The short answer is:

  • less bucket is the best.

And this mostly for resource management point of view. On the server side, all the replication, I/O, views … activities are “per bucket”. As you said you will also have to manage multiple connections into your application.

But having multiple buckets is something that is quite useful for different use cases:

  • multi-tenancy : you want to be sure all data are separated (with our without SASL authentication)
  • different types of data: you can for example store all documents (JSON) in one bucket, and use another one to store “binary” content and like that have a bucket with views the other one without any.
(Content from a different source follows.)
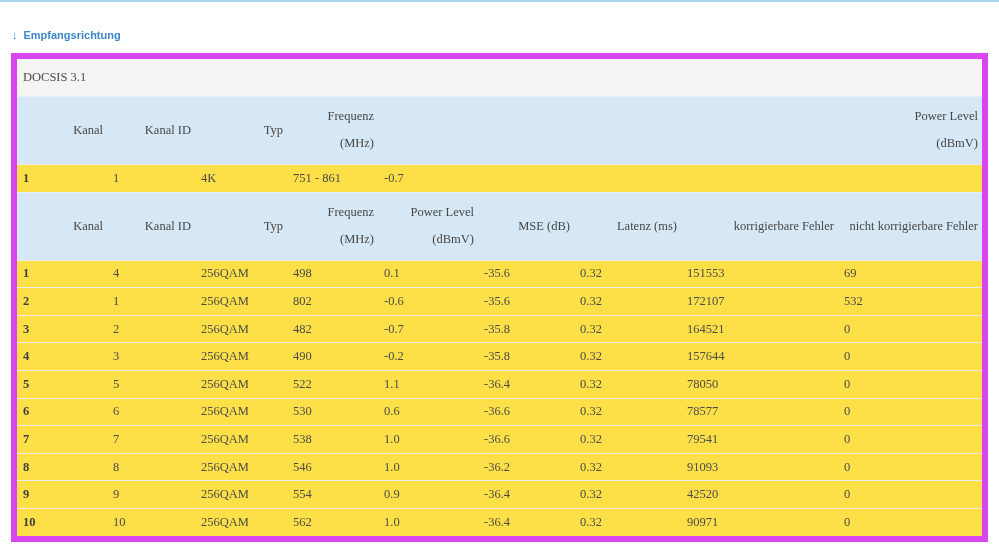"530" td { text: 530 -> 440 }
So usually people are using a single bucket and use “type” in your documents. (see http://www.couchbase.com/docs/couchbase-devguide-2.0/working-with-out-schemas.html )
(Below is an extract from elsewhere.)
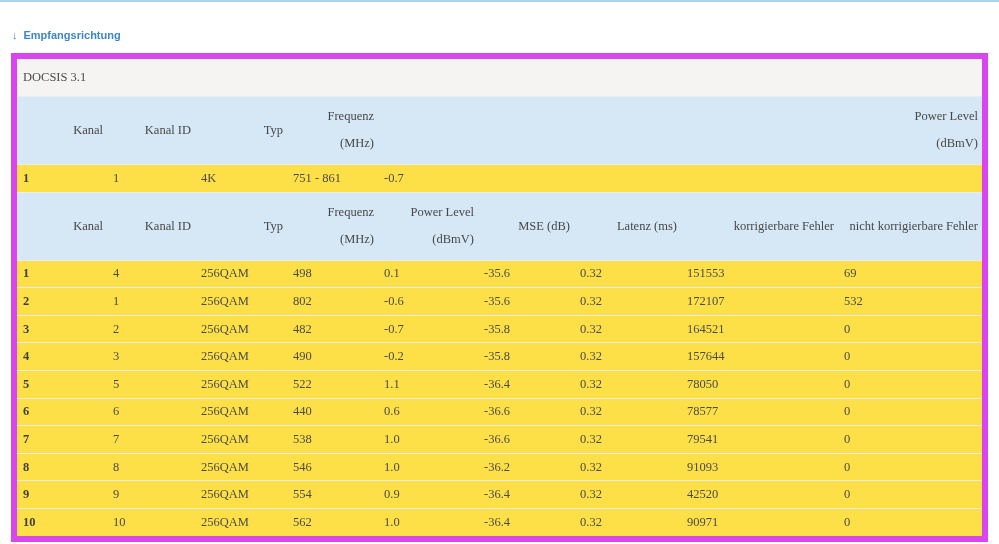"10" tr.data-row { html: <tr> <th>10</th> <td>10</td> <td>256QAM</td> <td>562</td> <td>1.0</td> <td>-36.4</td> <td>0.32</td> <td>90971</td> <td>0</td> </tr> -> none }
Do not hesitate to detail what is your use case and we can discuss about the best approach.

Regards

Less bucket is better : no point with that, but on the other hand it can be interesting to split your data across different buckets if you plan to use views.

The way we understand it is that all views from a same designDoc will need to fetch from disk all the items of the Bucket they belong to.

Stupid demonstration : If you have a small set of items frequently inserted or updated, and a service critical view frequently accessed (stale=false) that map/reduce those items, you should better store them in a dedicated bucket rather than mix them up with the (maybe) million other items that the view doesn’t need.

More over, you will not fill up your FS cache with the unnecessary items, and will make access to disk data more effective.

By the way (TGrall if you hear us …) : How do we know that we are having to much buckets and would get some benefit from merging data in fewer buckets ?

eg : How can we trace the different beam.smp actions (stats, compaction, indexing, etc …) and calculate a per bucket overhead ?

Xavier

Let’s say I have 5 different applications, all using Couchbase but with documents clearly very different. Which escenario is better: Have only one bucket and have a field who diferences documents between apps, or simply have one bucket for each app?

it`s important to say than in any escenario, I don’t gonna have to do any queries using documents of two different apps.

Hope the explanation below answers the question “why one should not worry about distributing (horizontally Shrading) JSON-documents explicitly across multiple-buckets? for performance consideration.”

In couchbase, JSON-documents, stored in a Bucket (which is nothing but a “Logical / Conceptual” organization of JSON-data and a logical Unit for Couchbase Operations) are implicitly “Horizontally Sharded” (Distributed) into 1024 number of “Virtual Buckets” ( ;the actual physical Buckets in RAM distributed equally across multiple nodes). Additionally …

… as the (high speed)" Indexes" can also be defined on these distributed (implicitly “Sharded”) JSON-Documents, therefore we can have all different “types” (“Tables”, in terms of Relatoinal Database) of JSON-Documents (Records) in a single “Couchbase (logical) Bucket”, without having to worry about performance-degradation. In couchbase terms, a “Set of similar Records” is not identified through a “Table / Entity” instead a document (record) can be associated with a “Set of Records” using an “Indexed” key in the Document, like “type” (type : Orders).

Use of Memory-optimized Indexes (in RAM) further ensures high throughput (Performance). These indexes are, in turn, implicitly distributed across multiple nodes in a cluster for high performance.

Moreover, one can take advantage of Multi-Dimensional Scaling (MDS) through which you can dedicate nodes in a cluster for “Indexing Services”, so that indexes can be optimally distributed across RAMs of nodes, for higher performance / throughput.

In short, a Bucket (logical bucket comprised of multiple physical Virtual Buckets) is designed to serve Big Data with ultra high performance.

In fact, a Couchbase Bucket (Logical / conceptual bucket) is not comparable to a “Table” in Relational database, in any way. However, it can be seen as a kind of a “conceptual / logical” (schema-less ) Document s Store.

Note: Being "Schema-less " is a flexibility and a power feature of NoSQL databases.